**WORK INSTRUCTIONS:**
Please copy each line below that contains the string "servicio".
=== PROVIDED RECORDS ===
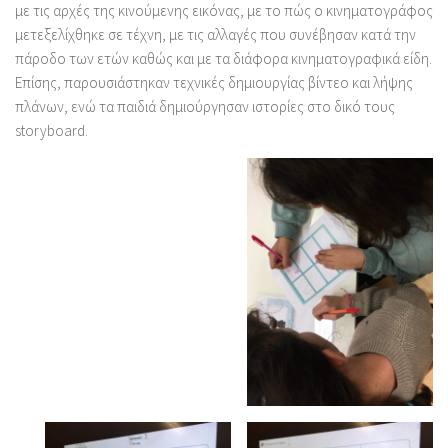
με τις αρχές της κινούμενης εικόνας, με το πώς ο κινηματογράφος
μετεξελίχθηκε σε τέχνη, με τις αλλαγές που συνέβησαν κατά την
πάροδο των ετών καθώς και με τα διάφορα κινηματογραφικά είδη.
Επίσης, παρουσιάστηκαν τεχνικές δημιουργίας βίντεο και λήψης
πλάνων, ενώ τα παιδιά δημιούργησαν ιστορίες στο δικό τους
storyboard.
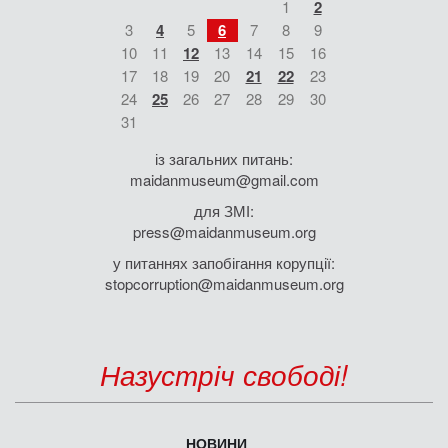
1
2
3
4
5
6
7
8
9
10
11
12
13
14
15
16
17
18
19
20
21
22
23
24
25
26
27
28
29
30
31
із загальних питань:
maidanmuseum@gmail.com
для ЗМІ:
press@maidanmuseum.org
у питаннях запобігання корупції:
stopcorruption@maidanmuseum.org
Назустріч свободі!
НОВИНИ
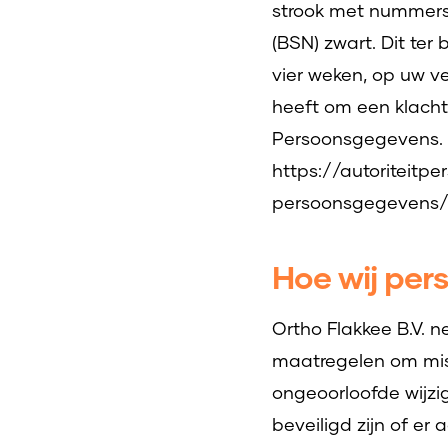
strook met nummers
(BSN) zwart. Dit te
vier weken, op uw ve
heeft om een klacht 
Persoonsgegevens. D
https://autoriteitp
persoonsgegevens/
Hoe wij per
Ortho Flakkee B.V.
maatregelen om mis
ongeoorloofde wijzi
beveiligd zijn of er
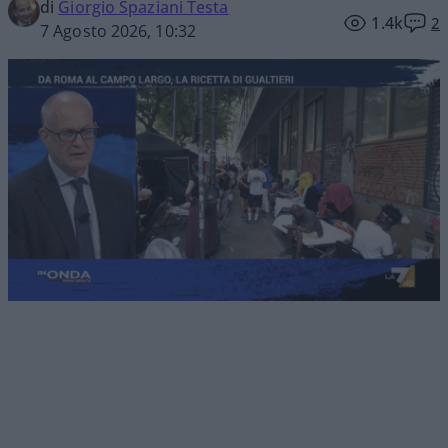
di
Giorgio Spaziani Testa
1.4k
2
7 Agosto 2026, 10:32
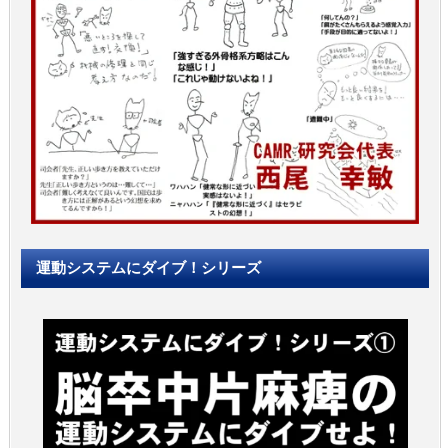
運動システムにダイブ！シリーズ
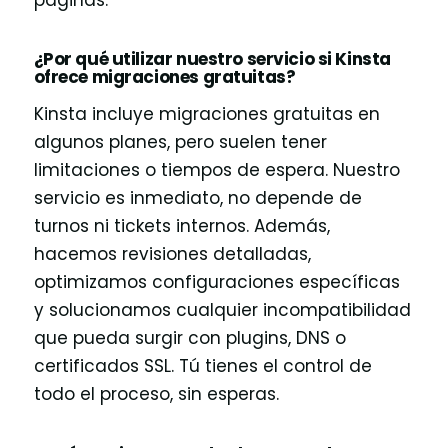
¿Por qué utilizar nuestro servicio si Kinsta
ofrece migraciones gratuitas?
Kinsta incluye migraciones gratuitas en
algunos planes, pero suelen tener
limitaciones o tiempos de espera. Nuestro
servicio es inmediato, no depende de
turnos ni tickets internos. Además,
hacemos revisiones detalladas,
optimizamos configuraciones específicas
y solucionamos cualquier incompatibilidad
que pueda surgir con plugins, DNS o
certificados SSL. Tú tienes el control de
todo el proceso, sin esperas.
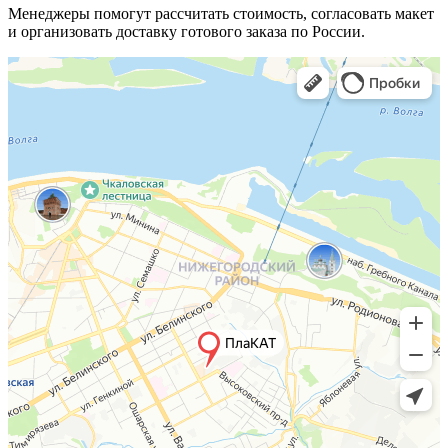
Менеджеры помогут рассчитать стоимость, согласовать макет
и организовать доставку готового заказа по России.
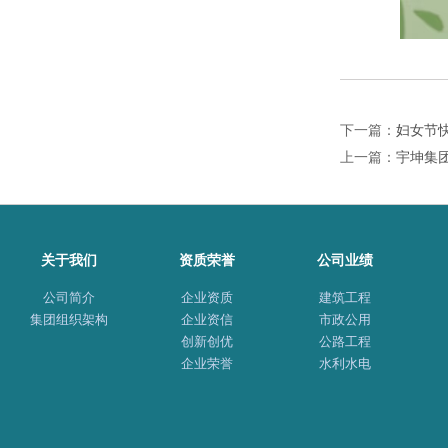
下一篇：
妇女节
上一篇：
宇坤集团
关于我们
资质荣誉
公司业绩
公司简介
企业资质
建筑工程
集团组织架构
企业资信
市政公用
创新创优
公路工程
企业荣誉
水利水电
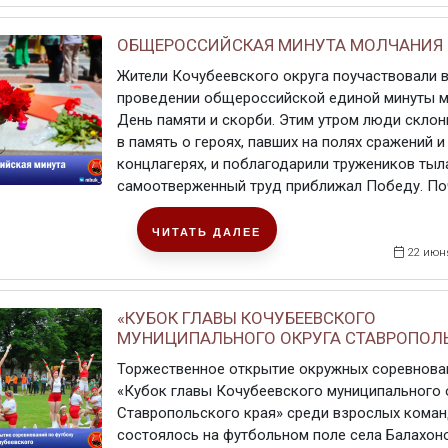
ОБЩЕРОССИЙСКАЯ МИНУТА МОЛЧАНИЯ
Жители Кочубеевского округа поучаствовали 
проведении общероссийской единой минуты м
День памяти и скорби. Этим утром люди склон
в память о героях, павших на полях сражений и
концлагерях, и поблагодарили тружеников тыла
самоотверженный труд приближал Победу. Почё
ЧИТАТЬ ДАЛЕЕ
22 июн
«КУБОК ГЛАВЫ КОЧУБЕЕВСКОГО
МУНИЦИПАЛЬНОГО ОКРУГА СТАВРОПОЛЬС
Торжественное открытие окружных соревнова
«Кубок главы Кочубеевского муниципального 
Ставропольского края» среди взрослых кома
состоялось на футбольном поле села Балахоно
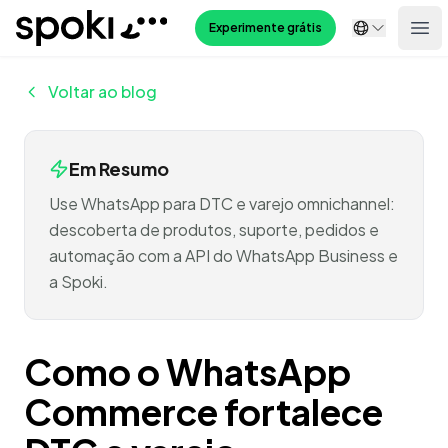
Spoki
Experimente grátis
Ope
Voltar ao blog
Em Resumo
Use WhatsApp para DTC e varejo omnichannel:
descoberta de produtos, suporte, pedidos e
automação com a API do WhatsApp Business e
a Spoki.
Como o WhatsApp
Commerce fortalece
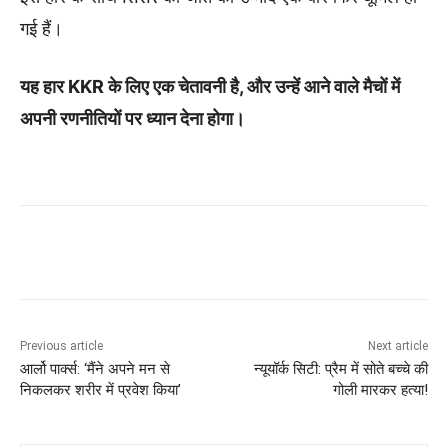
गई हैं।
यह हार KKR के लिए एक चेतावनी है, और उन्हें आने वाले मैचों में
अपनी रणनीतियों पर ध्यान देना होगा।
Previous article
Next article
आर्लो पार्क्स: ‘मैंने अपने मन से
न्यूयॉर्क सिटी: प्रैम में सोते बच्चे की
निकलकर शरीर में प्रवेश किया’
गोली मारकर हत्या!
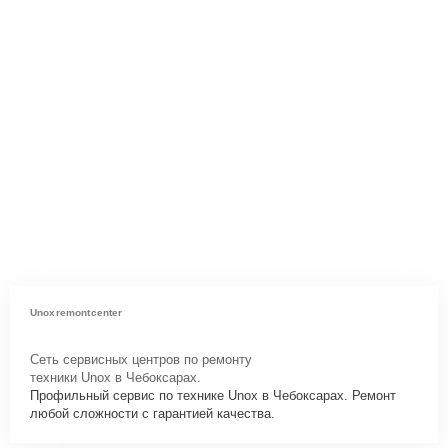
Unoxremontcenter
Сеть сервисных центров по ремонту
техники Unox в Чебоксарах.
Профильный сервис по технике Unox в Чебоксарах. Ремонт
любой сложности с гарантией качества.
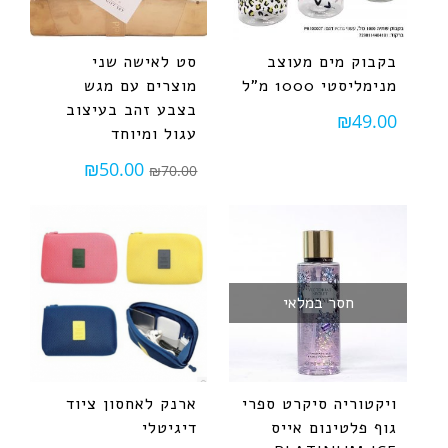
בקבוק מים מעוצב
סט לאישה שני
מנימליסטי 1000 מ"ל
מוצרים עם מגש
בצבע זהב בעיצוב
₪
49.00
עגול ומיוחד
₪
50.00
₪
70.00
חסר במלאי
ויקטוריה סיקרט ספרי
ארנק לאחסון ציוד
גוף פלטינום אייס
דיגיטלי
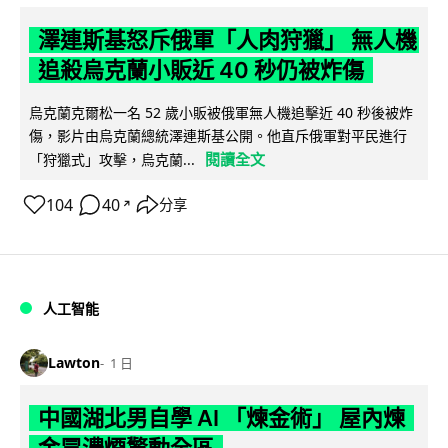
澤連斯基怒斥俄軍「人肉狩獵」 無人機
追殺烏克蘭小販近 40 秒仍被炸傷
烏克蘭克爾松一名 52 歲小販被俄軍無人機追擊近 40 秒後被炸
傷，影片由烏克蘭總統澤連斯基公開。他直斥俄軍對平民進行
閱讀全文
「狩獵式」攻擊，烏克蘭...
104
40
分享
↗
人工智能
Lawton
1 日
中國湖北男自學 AI 「煉金術」 屋內煉
金冒濃煙驚動全區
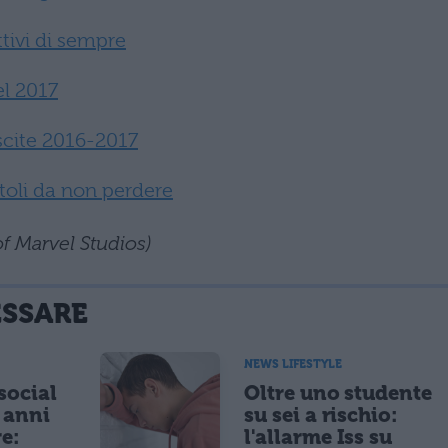
ttivi di sempre
el 2017
scite 2016-2017
itoli da non perdere
of Marvel Studios)
ESSARE
NEWS LIFESTYLE
 social
Oltre uno studente
5 anni
su sei a rischio:
re:
l'allarme Iss su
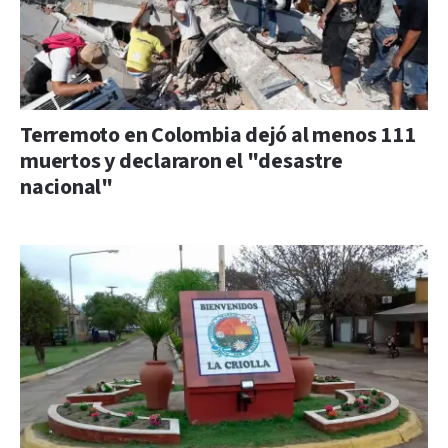
Terremoto en Colombia dejó al menos 111
muertos y declararon el "desastre
nacional"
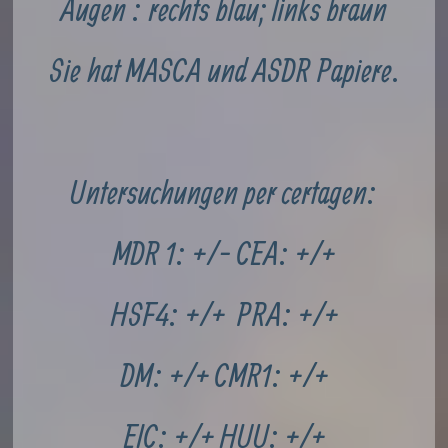
Augen : rechts blau; links braun
Sie hat MASCA und ASDR Papiere.
Untersuchungen per certagen :
MDR 1: +/-
CEA: +/+
HSF4: +/+
PRA: +/+
DM: +/+
CMR1: +/+
EIC: +/+
HUU: +/+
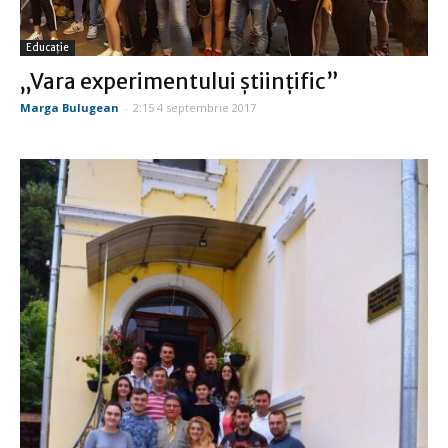
Educație
„Vara experimentului ştiinţific”
Marga Bulugean
-
2:15 4 septembrie 2017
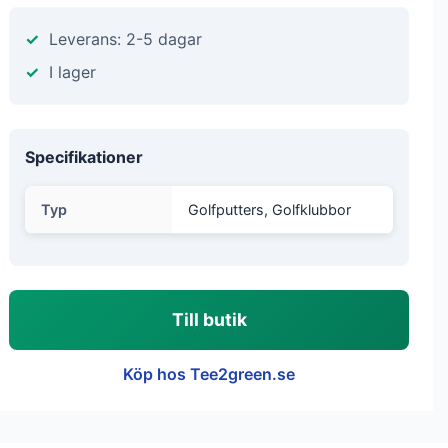
Leverans: 2-5 dagar
I lager
Specifikationer
Typ
Golfputters, Golfklubbor
Till butik
Köp hos Tee2green.se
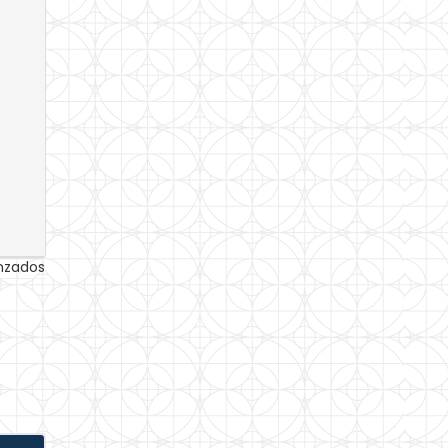
anzados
===
**EXERCISE ANSWER:**
¿Por qué utilizar nuestro servicio si Kinsta
servicio es inmediato, no depende de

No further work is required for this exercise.